IATA Sticks to 2012 Airline Profit Forecast

The International Air Transport Association maintained its $3 billion global airline profit forecast for 2012 as oil prices fall, passenger traffic grows faster than expected and the cargo market bottoms out.

North American and Latin American airlines’ prospects have improved since the previous forecast in March but this has been offset by downgrades for Middle Eastern, Asia-Pacific and European carriers.

European airlines are now expected to lose $1.1 billion in 2012, nearly double the $600 million forecast in March, due to the eurozone crisis.

North American carriers are projected to post a combined profit of $1.4 billion this year, up from a March forecast of $900 million and a slight improvement on the $1.3 billion profit in 2011.

Asia-Pacific airlines are expected to post a profit of $2 billion in 2012, a $300 million drop from the March forecast.

“The $3 billion industry forecast has not changed. But almost everything else in the equation has,” said IATA Director General Tony Tyler.

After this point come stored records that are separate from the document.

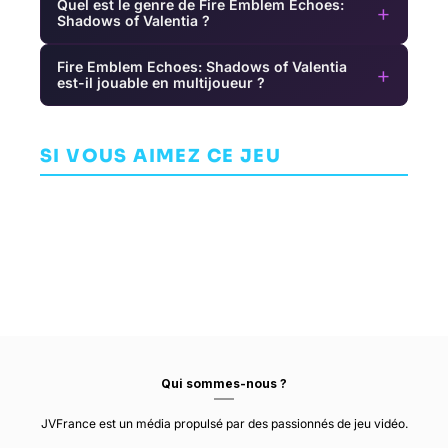
Quel est le genre de Fire Emblem Echoes:
+
Shadows of Valentia ?
Fire Emblem Echoes: Shadows of Valentia
+
est-il jouable en multijoueur ?
Homefront:
P
The
Max: The
Stardew
Revolution
AVENTURE
Curse of
Valley
DEEP SILVER
Brotherhood
SI VOUS AIMEZ CE JEU
AVENTURE
AVENTURE
DAMBUSTER
STUDIOS
PRESS PLAY
CONCERNEDAPE
Qui sommes-nous ?
JVFrance est un média propulsé par des passionnés de jeu vidéo.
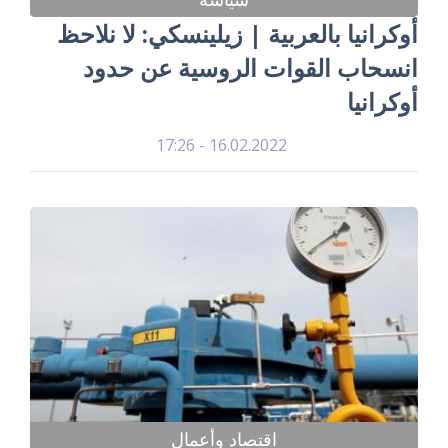
أوكرانيا بالعربية | زيلينسكي: لا نلاحظ
انسحاب القوات الروسية عن حدود
أوكرانيا
16.02.2022 - 17:26
اقتصاد وأعمال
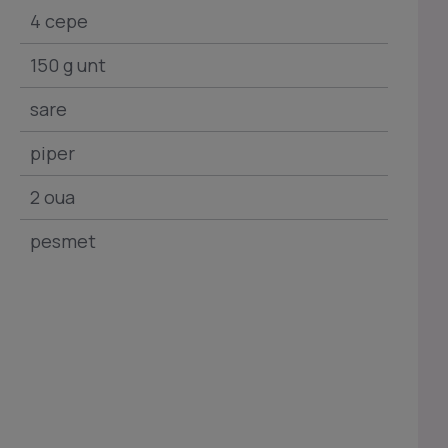
4 cepe
150 g unt
sare
piper
2 oua
pesmet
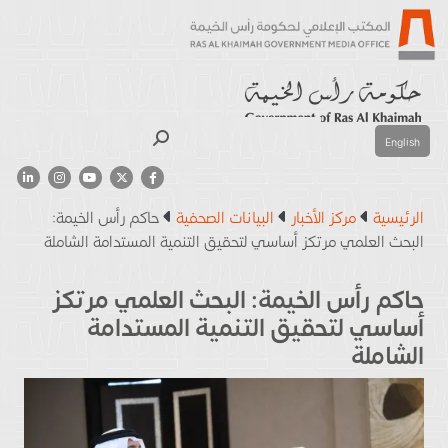
بحث
English
الرئيسية
مركز الأخبار
البيانات الصحفية
حاكم رأس الخيمة:
البحث العلمي مرتكز أساسي لتحقيق التنمية المستدامة الشاملة
حاكم رأس الخيمة: البحث العلمي مرتكز
أساسي لتحقيق التنمية المستدامة
الشاملة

“Demand has been better than expected, so far this year. And fuel prices are now lower than previously anticipated, but that’s on the expectation of economic weakness ahead. The eurozone crisis is standing in the way of improved profitability,” Tyler told IATA’s annual meeting in Beijing.

“The industry’s profitability is on a knife edge. If the bottom line worsens by even the equivalent of just 1 percent of revenue, our $3 billion forecast very quickly becomes a $3 billion loss.”

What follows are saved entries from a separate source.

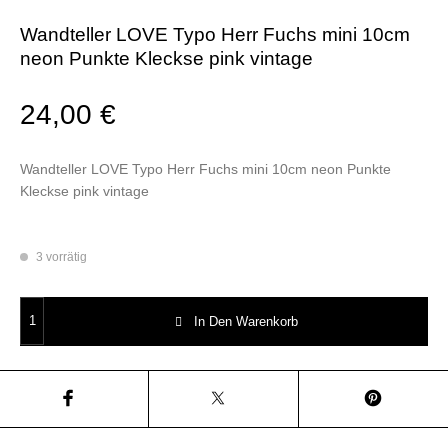
Wandteller LOVE Typo Herr Fuchs mini 10cm
neon Punkte Kleckse pink vintage
24,00
€
Wandteller LOVE Typo Herr Fuchs mini 10cm neon Punkte
Kleckse pink vintage
3 vorrätig
Wandteller LOVE Typo Herr Fuchs mini 10cm neon Punkte Kleckse pink 
In Den Warenkorb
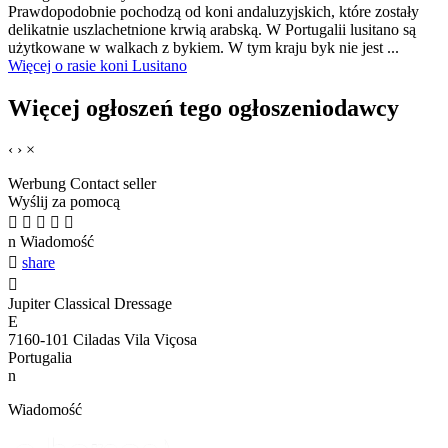
Prawdopodobnie pochodzą od koni andaluzyjskich, które zostały
delikatnie uszlachetnione krwią arabską. W Portugalii lusitano są
użytkowane w walkach z bykiem. W tym kraju byk nie jest ...
Więcej o rasie koni Lusitano
Więcej ogłoszeń tego ogłoszeniodawcy
‹
›
×
Werbung
Contact seller
Wyślij za pomocą





n
Wiadomość

share

Jupiter Classical Dressage
E
7160-101 Ciladas Vila Viçosa
Portugalia
n
Wiadomość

Cargo demand has bottomed out, following a sharp fall in 2011, in line with the moderate improvement in business confidence in a number of economies outside Europe, according to IATA.

The upturn is weak and narrowly based, however, with only Middle Eastern airlines seeing significant volume gains. European economic weakness is expected to limit any further improvement.

IATA forecast total air cargo volume of 47.8 million metric tons in 2012, virtually unchanged from the 47.7 million tonnes carried in 2011.

Airlines earned a record $15.8 billion in 2010, representing a net profit margin of 2.9 percent, falling to $7.9 billion and a 1.3 percent margin, in 2011.